Improving AGI Evaluation: A Data Science Perspective
John Hawkins
TL;DR
AGI evaluation is challenging due to broad, ill-defined goals and a lack of perfect end-state metrics. The paper proposes a competence-centered evaluation framework inspired by data science, integrating agency-aware task design with out-of-time testing, group testing, and uncertainty quantification to ensure robustness and deployment relevance. It presents concrete protocols, including out-of-time benchmarking against tasks like the Bitcoin white paper and an admin-task simulator for uncertainty testing, alongside a taxonomy of agency levels to probe autonomous capability.

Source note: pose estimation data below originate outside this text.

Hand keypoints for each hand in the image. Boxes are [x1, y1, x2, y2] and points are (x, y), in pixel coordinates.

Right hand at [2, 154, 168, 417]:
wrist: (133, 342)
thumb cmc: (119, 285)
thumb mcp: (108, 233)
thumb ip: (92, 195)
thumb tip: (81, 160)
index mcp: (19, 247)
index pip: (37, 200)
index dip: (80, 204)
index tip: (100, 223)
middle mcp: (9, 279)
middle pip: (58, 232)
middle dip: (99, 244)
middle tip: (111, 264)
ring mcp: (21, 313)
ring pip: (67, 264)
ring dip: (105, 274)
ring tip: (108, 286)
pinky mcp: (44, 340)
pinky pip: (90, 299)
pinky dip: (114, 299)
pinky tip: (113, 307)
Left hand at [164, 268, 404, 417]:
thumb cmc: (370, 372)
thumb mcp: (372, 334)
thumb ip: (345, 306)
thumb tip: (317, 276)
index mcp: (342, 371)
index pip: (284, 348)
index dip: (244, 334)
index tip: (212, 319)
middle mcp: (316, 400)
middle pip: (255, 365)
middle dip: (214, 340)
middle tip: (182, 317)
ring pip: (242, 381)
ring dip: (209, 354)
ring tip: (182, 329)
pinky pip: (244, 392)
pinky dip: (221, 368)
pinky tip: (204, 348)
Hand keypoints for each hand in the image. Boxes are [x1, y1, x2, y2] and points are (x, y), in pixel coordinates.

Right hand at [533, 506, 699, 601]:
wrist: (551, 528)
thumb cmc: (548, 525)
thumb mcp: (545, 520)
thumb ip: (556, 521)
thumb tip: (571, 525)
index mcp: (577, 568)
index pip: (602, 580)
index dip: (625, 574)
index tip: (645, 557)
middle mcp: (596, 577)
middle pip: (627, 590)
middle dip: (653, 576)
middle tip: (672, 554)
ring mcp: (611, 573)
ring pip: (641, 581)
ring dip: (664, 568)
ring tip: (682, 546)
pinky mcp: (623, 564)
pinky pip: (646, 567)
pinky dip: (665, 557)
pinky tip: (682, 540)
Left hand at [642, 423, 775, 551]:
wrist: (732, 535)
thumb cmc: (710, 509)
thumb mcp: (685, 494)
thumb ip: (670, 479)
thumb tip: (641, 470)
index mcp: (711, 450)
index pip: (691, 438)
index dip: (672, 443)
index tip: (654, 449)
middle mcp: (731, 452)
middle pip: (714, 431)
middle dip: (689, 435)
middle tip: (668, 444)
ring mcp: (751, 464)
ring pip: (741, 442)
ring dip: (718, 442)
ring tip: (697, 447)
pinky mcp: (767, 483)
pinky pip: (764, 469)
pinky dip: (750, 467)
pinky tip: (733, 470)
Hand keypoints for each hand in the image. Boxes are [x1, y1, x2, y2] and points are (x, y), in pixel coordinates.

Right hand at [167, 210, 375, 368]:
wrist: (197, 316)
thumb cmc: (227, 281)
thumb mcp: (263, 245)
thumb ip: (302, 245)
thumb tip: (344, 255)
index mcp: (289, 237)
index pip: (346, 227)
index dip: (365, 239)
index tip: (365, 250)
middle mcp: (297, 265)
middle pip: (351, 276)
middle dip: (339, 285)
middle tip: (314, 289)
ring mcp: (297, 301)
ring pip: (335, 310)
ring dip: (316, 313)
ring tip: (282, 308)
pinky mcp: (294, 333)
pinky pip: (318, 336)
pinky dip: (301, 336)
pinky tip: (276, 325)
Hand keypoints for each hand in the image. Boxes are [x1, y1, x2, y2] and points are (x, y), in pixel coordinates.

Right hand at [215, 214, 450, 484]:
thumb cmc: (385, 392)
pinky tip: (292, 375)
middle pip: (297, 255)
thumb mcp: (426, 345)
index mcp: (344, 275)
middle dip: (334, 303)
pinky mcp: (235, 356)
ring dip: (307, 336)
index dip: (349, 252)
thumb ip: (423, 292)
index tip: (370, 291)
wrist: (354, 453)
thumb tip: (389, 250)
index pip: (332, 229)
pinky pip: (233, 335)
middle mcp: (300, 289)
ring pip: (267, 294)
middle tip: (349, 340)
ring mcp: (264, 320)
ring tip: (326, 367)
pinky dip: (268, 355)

This approach aims to curb benchmark gaming, improve generalization assessment, and accelerate trustworthy progress toward autonomous AGI in real-world settings.
Abstract
Evaluation of potential AGI systems and methods is difficult due to the breadth of the engineering goal. We have no methods for perfect evaluation of the end state, and instead measure performance on small tests designed to provide directional indication that we are approaching AGI. In this work we argue that AGI evaluation methods have been dominated by a design philosophy that uses our intuitions of what intelligence is to create synthetic tasks, that have performed poorly in the history of AI. Instead we argue for an alternative design philosophy focused on evaluating robust task execution that seeks to demonstrate AGI through competence. This perspective is developed from common practices in data science that are used to show that a system can be reliably deployed. We provide practical examples of what this would mean for AGI evaluation.